ESDLCP
“Historial de Caidas Remastered”
A series of misapprehensions tie me up to this record. The first time I read about José Manuel Cerda, I thought that a homonymous colleague, expert in Middle Ages History, had decided to unveil an unknown musical side. After downloading Doble ola EP, I thought this was his first album, strongly recommended by Richi Tunacola (“one of my Desert Island Discs”). That was the work I wholeheartedly agreed to review (“I love it”, I doubtlessly replied) and that, when I started listening to it, I wasn’t able to recognize it at all. I headed towards my 30-year-old list of cassettes and compact discs to confirm this was the first time I listened to Historial de caídas, indeed.
I’m aware of this unforgivable confusion in an era we are able to check almost every data on the music we listen to, unlike the 80s, when most of the times we thought the name of a band to be the name of a solo artist or an album, or that Rick Astley’s voice belonged to an unmistakably African-American singer instead of a pale, red-headed fellow. But these interferences and entanglements may also belong to a time when, in a couple of minutes, we are able to download a catalog it would have taken years to complete otherwise, a time when we listen to such an amount of songs it is almost impossible for us to learn their lyrics by heart.

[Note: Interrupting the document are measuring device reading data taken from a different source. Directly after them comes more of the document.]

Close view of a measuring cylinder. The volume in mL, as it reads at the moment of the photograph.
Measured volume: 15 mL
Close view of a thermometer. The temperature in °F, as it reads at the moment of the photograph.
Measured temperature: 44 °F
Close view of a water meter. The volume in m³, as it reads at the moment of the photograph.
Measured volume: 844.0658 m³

I’m starting to think it’s a mistake to mention all of this, for I suppose José Manuel Cerda is much younger than I am. Wrong again: we are the same age. Maybe this is not a mistake. Maybe the beauty of a collection called Historial de caídas (Tumbling Records) is, precisely, the vindication of error, diversion, and failure, trying to find a room and meaning for all of them. And this is the very gesture reinforced by this new release: at a time when the whole world around seems to collapse, not just our little lives, the traces of light these compositions offer resonate in a paradoxically hopeful manner.
This is also a self-reflective memory exercise of an album that turns out to be ten years old, but also the samples’ contained coming from long ago. I ask José Manuel, (although I’m not sure to call him by his real name, or El sueño de la casa propia, or Bruxista), about some of the audio references. He mentions Michael Jackson, The Flaming Lips, Nelly Furtado, David Bowie, Shellac, among other FLAC files inside a folder: “they were not just favorites, there were also rarities or mainstream pop records, raw material for extracting meaningful loops to construct a sonic building around, according to what they suggested”. These buildings, by the way, resemble Neto Iturrieta’s collage structure used as a cover for the first release, their elements flexibly and precariously combined, like an ephemeral piece of architecture.

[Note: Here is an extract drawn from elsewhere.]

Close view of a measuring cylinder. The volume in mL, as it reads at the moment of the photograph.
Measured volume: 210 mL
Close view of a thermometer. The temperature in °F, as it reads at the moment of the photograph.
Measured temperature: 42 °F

If I’ve listened to Historial de caídas in 2010, I may have indulged in comparisons with other cratedigging/cut ‘n’ paste masters, such as The Books, but now I pay much more attention to some of the tracks tribal power, rhythms almost flirting with our very own cueca. I think the “latinamerican” label sounds kinda cliché, but it may properly apply here. I’m still listening to it on a cold, silent morning, through a spring afternoon, interrupted from time to time by a neighbor’s drill. Maybe that drill could be sampled. This makes me think about what would happen if we heard it coming through this record. And I listen to it once again, till becoming one of my Desert Island Discs.
Felipe Cussen
(Santiago, Chile. Octubre / October 2020)
English version by Gerardo Figueroa.